[Records supplied Boundary: Start]

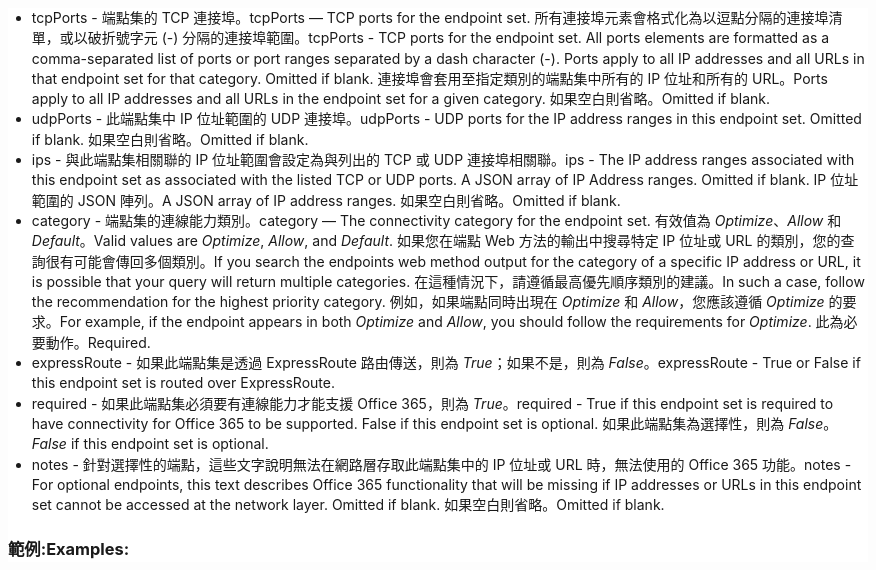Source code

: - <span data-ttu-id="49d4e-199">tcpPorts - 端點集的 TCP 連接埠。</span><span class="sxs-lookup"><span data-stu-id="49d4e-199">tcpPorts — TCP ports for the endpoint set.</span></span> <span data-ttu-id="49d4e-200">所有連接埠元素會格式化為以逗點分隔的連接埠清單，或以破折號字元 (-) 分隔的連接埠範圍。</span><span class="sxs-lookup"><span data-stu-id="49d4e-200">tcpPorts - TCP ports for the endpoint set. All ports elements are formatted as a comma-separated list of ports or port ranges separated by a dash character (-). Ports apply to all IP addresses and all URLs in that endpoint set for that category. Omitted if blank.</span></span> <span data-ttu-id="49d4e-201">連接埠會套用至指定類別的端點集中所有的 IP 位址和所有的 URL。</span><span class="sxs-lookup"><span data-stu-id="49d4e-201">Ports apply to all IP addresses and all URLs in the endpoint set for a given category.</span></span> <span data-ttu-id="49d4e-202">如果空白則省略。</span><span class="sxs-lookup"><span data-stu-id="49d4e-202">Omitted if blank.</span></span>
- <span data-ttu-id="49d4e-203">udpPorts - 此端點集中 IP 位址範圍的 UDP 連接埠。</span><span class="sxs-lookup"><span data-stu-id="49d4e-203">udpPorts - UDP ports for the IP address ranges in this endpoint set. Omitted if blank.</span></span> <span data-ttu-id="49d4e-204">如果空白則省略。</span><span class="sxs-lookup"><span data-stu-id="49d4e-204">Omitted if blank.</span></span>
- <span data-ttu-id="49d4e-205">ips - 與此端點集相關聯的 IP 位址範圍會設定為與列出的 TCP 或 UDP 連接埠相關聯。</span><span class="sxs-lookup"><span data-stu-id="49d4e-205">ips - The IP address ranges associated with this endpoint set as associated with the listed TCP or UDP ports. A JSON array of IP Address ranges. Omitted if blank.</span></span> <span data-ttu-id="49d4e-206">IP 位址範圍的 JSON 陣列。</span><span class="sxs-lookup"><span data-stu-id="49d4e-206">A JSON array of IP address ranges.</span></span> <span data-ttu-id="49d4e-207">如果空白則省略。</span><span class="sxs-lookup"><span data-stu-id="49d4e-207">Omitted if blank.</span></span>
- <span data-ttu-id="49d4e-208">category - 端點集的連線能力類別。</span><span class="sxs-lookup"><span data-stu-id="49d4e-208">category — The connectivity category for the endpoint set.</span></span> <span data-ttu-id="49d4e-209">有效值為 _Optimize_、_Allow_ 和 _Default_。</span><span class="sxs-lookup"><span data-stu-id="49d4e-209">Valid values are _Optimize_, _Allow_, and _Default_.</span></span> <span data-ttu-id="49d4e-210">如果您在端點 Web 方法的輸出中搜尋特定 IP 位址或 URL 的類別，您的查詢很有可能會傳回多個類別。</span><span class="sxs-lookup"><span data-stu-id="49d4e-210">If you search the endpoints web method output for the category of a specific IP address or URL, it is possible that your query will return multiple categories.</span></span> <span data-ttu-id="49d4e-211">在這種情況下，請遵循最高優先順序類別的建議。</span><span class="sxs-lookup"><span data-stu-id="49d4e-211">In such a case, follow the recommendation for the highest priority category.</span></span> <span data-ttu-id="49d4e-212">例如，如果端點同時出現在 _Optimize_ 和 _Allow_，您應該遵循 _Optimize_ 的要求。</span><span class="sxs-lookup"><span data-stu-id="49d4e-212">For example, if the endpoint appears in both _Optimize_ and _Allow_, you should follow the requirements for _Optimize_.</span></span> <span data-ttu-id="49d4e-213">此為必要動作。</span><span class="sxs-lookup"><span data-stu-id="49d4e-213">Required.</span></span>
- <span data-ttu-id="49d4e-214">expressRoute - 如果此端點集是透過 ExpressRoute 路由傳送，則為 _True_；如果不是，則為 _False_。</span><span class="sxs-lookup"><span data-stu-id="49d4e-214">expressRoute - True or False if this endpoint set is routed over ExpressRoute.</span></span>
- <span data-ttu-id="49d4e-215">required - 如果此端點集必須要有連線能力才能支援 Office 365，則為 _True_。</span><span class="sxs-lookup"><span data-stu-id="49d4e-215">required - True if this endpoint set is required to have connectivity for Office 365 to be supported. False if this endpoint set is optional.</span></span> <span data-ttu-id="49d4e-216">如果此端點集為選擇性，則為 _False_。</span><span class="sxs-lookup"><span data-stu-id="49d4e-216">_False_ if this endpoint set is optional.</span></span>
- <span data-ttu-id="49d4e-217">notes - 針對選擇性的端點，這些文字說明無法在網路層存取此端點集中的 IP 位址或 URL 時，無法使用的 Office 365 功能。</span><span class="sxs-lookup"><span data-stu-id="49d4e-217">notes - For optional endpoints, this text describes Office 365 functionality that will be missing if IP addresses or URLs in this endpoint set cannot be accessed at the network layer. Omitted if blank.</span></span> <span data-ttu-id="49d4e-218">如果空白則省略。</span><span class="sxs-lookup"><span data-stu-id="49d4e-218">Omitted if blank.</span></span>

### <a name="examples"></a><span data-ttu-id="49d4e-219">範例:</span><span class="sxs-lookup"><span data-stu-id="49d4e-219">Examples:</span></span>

[Records supplied Boundary: End]

• **Activity**:
This exercise calls for the line containing "- 如果此端點集必須要有連線能力才能支援 Office" and each line after it in the records, copied exactly.

• **Exercise answer**:
- <span data-ttu-id="49d4e-215">required - 如果此端點集必須要有連線能力才能支援 Office 365，則為 _True_。</span><span class="sxs-lookup"><span data-stu-id="49d4e-215">required - True if this endpoint set is required to have connectivity for Office 365 to be supported. False if this endpoint set is optional.</span></span> <span data-ttu-id="49d4e-216">如果此端點集為選擇性，則為 _False_。</span><span class="sxs-lookup"><span data-stu-id="49d4e-216">_False_ if this endpoint set is optional.</span></span>
- <span data-ttu-id="49d4e-217">notes - 針對選擇性的端點，這些文字說明無法在網路層存取此端點集中的 IP 位址或 URL 時，無法使用的 Office 365 功能。</span><span class="sxs-lookup"><span data-stu-id="49d4e-217">notes - For optional endpoints, this text describes Office 365 functionality that will be missing if IP addresses or URLs in this endpoint set cannot be accessed at the network layer. Omitted if blank.</span></span> <span data-ttu-id="49d4e-218">如果空白則省略。</span><span class="sxs-lookup"><span data-stu-id="49d4e-218">Omitted if blank.</span></span>

### <a name="examples"></a><span data-ttu-id="49d4e-219">範例:</span><span class="sxs-lookup"><span data-stu-id="49d4e-219">Examples:</span></span>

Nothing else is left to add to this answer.